* Vorliegender Text *
___
Dr. Oliver Elzer: Ich hoffe das! Das WEMoG verbessert jedenfalls die streitanfälligen Benutzungsregelungen. Und es stärkt die Regelungen zum Wirtschaftsplan und zur Jahresabrechnung. Die neuen Vorschriften würden längerfristig einer Vielzahl von Problemen den Boden unter den Füßen wegziehen.

Stichwort Sanierungsstau: Werden Beschlüsse über Modernisierungen in WEG-Verwaltung künftig effizienter ablaufen?

Dr. Oliver Elzer: Da bin ich leider noch sehr skeptisch.

Warum?

Dr. Oliver Elzer: Die bislang vorgesehenen Bestimmungen sind misslungen. Das WEMoG senkt zwar das erforderliche Quorum für Beschlüsse, weil ein einfacher Mehrheitsbeschluss künftig reichen soll. Das WEMoG will die Wohnungseigentümer, die nicht „bauwillig“ sind, aber auch schützen. Der Vorschlag, dass sich nämlich alle Wohnungseigentümer nur dann an den Kosten beteiligen müssen, wenn die bauliche Veränderung der Anpassung der Wohnungseigentumsanlage an den üblichen Umgebungszustand dient, oder wenn sich die Kosten der bauliche Veränderung innerhalb eines angemessenen Zeitraums amortisieren, ist aber noch unausgereift. Er führt zu einer „Trittbrettfahrermentalität“. Diese Begriffe sind auch viel zu schwammig.

Was wäre Ihr Vorschlag?
___
* Zu erledigende Aufgaben *
1 – Erkläre bitte in ein bis drei Sätzen anhand des Interviews zum WEMoG, warum Dr. Oliver Elzer skeptisch ist, dass Beschlüsse über Modernisierungen künftig effizienter ablaufen.
2 – Führe das Interview zum WEMoG im Anschluss an seinen letzten Satz weiter.

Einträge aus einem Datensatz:
___
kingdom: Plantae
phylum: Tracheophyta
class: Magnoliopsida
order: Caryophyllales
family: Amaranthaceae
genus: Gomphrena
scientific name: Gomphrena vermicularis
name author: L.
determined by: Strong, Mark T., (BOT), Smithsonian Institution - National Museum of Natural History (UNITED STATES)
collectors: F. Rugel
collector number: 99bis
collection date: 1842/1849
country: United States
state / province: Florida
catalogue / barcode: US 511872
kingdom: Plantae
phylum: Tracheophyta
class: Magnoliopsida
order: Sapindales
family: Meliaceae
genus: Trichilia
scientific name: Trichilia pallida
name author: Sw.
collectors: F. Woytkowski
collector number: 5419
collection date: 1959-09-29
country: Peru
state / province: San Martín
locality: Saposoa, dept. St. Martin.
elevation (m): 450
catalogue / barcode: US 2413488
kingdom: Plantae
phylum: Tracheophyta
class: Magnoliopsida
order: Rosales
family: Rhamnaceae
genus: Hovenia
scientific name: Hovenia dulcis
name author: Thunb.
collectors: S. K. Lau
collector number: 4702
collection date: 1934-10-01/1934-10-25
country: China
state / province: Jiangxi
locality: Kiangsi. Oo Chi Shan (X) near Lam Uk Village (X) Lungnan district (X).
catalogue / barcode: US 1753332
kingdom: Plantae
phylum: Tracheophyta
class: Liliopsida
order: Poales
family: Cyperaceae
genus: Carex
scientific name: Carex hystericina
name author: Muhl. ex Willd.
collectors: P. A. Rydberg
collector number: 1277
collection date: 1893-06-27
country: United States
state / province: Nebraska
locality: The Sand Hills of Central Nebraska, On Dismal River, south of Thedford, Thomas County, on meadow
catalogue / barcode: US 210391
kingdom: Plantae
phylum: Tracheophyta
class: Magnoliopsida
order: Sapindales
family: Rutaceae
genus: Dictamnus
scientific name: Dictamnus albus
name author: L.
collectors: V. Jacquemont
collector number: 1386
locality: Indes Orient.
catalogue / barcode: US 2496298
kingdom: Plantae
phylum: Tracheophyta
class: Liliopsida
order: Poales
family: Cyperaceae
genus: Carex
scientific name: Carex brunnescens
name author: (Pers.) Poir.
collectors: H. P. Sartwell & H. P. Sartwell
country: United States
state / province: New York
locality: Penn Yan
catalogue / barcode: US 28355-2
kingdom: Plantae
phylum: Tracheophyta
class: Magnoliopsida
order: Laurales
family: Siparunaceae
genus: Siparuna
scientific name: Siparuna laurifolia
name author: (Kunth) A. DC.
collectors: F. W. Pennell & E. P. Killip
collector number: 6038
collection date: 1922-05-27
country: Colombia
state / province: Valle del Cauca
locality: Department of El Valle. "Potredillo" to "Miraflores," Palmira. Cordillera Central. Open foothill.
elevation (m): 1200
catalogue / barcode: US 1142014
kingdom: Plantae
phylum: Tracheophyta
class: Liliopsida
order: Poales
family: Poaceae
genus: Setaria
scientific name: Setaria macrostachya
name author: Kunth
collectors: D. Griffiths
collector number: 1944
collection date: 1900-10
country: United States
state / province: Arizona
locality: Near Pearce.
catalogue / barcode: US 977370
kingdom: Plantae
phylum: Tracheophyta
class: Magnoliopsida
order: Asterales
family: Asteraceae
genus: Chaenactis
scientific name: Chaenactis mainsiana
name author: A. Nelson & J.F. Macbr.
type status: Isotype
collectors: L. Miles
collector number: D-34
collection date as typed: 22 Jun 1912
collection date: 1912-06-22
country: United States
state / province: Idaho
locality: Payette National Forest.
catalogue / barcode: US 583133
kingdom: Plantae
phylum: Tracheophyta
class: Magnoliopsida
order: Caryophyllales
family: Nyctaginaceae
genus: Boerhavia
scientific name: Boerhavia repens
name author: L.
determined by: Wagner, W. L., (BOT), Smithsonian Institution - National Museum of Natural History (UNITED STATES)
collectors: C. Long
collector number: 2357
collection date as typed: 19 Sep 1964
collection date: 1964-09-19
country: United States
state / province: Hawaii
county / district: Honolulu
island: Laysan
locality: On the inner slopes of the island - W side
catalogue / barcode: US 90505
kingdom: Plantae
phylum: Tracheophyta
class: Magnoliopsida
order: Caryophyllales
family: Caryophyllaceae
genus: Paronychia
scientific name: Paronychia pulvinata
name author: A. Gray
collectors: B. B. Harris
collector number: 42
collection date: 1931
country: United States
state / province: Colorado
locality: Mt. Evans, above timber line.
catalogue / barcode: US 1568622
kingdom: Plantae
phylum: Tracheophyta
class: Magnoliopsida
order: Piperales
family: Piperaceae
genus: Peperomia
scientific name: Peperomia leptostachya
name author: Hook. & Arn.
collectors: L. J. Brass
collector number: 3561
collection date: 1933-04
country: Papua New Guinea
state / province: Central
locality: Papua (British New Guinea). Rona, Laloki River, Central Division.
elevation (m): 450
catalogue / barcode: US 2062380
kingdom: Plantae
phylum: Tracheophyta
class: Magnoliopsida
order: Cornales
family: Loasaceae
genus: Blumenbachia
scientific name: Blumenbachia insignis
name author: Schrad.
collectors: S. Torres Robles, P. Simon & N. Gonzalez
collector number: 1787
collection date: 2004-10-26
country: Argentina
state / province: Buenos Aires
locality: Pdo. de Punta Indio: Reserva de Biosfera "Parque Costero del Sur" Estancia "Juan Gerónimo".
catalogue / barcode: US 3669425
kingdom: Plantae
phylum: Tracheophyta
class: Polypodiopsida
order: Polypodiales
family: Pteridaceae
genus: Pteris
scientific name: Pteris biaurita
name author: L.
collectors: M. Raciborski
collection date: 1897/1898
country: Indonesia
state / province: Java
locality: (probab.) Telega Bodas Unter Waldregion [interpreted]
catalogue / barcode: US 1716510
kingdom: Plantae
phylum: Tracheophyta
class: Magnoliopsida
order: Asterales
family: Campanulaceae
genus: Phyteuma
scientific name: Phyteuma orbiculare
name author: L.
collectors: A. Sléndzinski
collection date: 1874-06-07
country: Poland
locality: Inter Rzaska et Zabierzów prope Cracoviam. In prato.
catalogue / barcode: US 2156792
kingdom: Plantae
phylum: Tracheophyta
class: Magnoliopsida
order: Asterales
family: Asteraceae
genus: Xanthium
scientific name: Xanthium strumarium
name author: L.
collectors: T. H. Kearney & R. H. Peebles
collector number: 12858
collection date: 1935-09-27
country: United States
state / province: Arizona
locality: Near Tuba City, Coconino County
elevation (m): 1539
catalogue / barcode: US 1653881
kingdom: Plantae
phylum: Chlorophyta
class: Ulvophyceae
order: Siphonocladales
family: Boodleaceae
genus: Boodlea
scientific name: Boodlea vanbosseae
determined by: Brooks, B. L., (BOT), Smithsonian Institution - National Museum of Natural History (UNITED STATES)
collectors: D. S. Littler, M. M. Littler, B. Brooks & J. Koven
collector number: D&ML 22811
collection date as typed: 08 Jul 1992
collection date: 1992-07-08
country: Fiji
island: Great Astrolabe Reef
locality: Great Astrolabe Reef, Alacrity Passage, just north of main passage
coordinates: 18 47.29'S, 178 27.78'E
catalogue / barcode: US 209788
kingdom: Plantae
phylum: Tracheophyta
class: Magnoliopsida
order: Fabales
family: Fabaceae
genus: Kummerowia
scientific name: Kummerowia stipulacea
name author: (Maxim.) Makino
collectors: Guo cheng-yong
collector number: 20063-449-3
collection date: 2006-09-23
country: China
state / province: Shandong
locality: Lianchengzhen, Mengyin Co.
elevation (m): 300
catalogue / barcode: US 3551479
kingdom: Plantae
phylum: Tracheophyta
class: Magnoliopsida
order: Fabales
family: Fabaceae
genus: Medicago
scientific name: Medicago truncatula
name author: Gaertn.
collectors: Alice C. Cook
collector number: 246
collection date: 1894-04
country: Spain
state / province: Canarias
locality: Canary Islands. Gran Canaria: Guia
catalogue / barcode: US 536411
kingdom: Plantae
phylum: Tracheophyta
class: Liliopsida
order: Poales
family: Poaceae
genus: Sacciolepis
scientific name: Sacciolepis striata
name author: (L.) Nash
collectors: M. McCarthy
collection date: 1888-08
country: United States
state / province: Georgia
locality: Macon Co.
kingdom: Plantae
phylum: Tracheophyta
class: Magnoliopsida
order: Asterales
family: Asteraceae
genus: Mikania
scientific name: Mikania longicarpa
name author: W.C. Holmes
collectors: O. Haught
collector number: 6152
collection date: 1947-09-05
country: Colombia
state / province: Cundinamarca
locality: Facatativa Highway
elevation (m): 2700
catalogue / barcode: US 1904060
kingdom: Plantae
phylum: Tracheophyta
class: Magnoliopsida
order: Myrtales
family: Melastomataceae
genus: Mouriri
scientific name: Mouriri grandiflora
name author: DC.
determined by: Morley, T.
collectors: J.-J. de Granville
___
* Ergebnisse je Aufgabe *
1 – Elzer hält die vorgesehenen Bestimmungen für misslungen. Zwar soll künftig ein einfacher Mehrheitsbeschluss genügen, doch der Vorschlag, alle Wohnungseigentümer nur dann an den Kosten zu beteiligen, wenn die bauliche Veränderung der Anpassung an den üblichen Umgebungszustand dient oder sich in angemessener Zeit amortisiert, sei unausgereift. Er führe zu einer „Trittbrettfahrermentalität“, und die Begriffe seien viel zu schwammig.

2 –
Dr. Oliver Elzer: Es bedarf einer Regelung, nach der bereits bei Beschlussfassung feststeht, wer die Kosten zu tragen hat. Im Übrigen sieht das WEMoG, anders als das geltende Recht, überhaupt keine besonderen Vorschriften für eine  Modernisierung vor. Den Wohnungseigentümern ist es anders als jetzt also nicht möglich, mehrheitlich  - also eine doppelt qualifizierte Mehrheit – und auf Kosten aller ihre Wohnungseigentumsanlage im Sinne des § 555b BGB zu modernisieren. Bleibt es so, ist das ein ärgerlicher Rückschritt. Gerade hier und beim Klimaschutz besteht noch ein echter Handlungsbedarf.

Gibt es Maßnahmen, die man bereits vorausschauend als Verwalter oder Eigentümer angehen kann, sodass man beim Inkrafttreten der WEG-Reform bestens vorbereitet ist?

Dr. Oliver Elzer: Verwalter und Wohnungseigentümer haben zurzeit noch keinen Anlass, Vorbereitungen zu treffen. Allerdings kann es ratsam sein, Entscheidungen etwa zu Umlageschlüsseln auf 2021 zu vertagen. Denn auch dieser Bereich wird sich klar verbessern und wird es den Wohnungseigentümern erleichtern, sachgerechte Lösungen zu finden. Die Wohnungseigentümer werden zum Beispiel merken, dass § 16 Abs. 2 WEMoG ein Segen ist.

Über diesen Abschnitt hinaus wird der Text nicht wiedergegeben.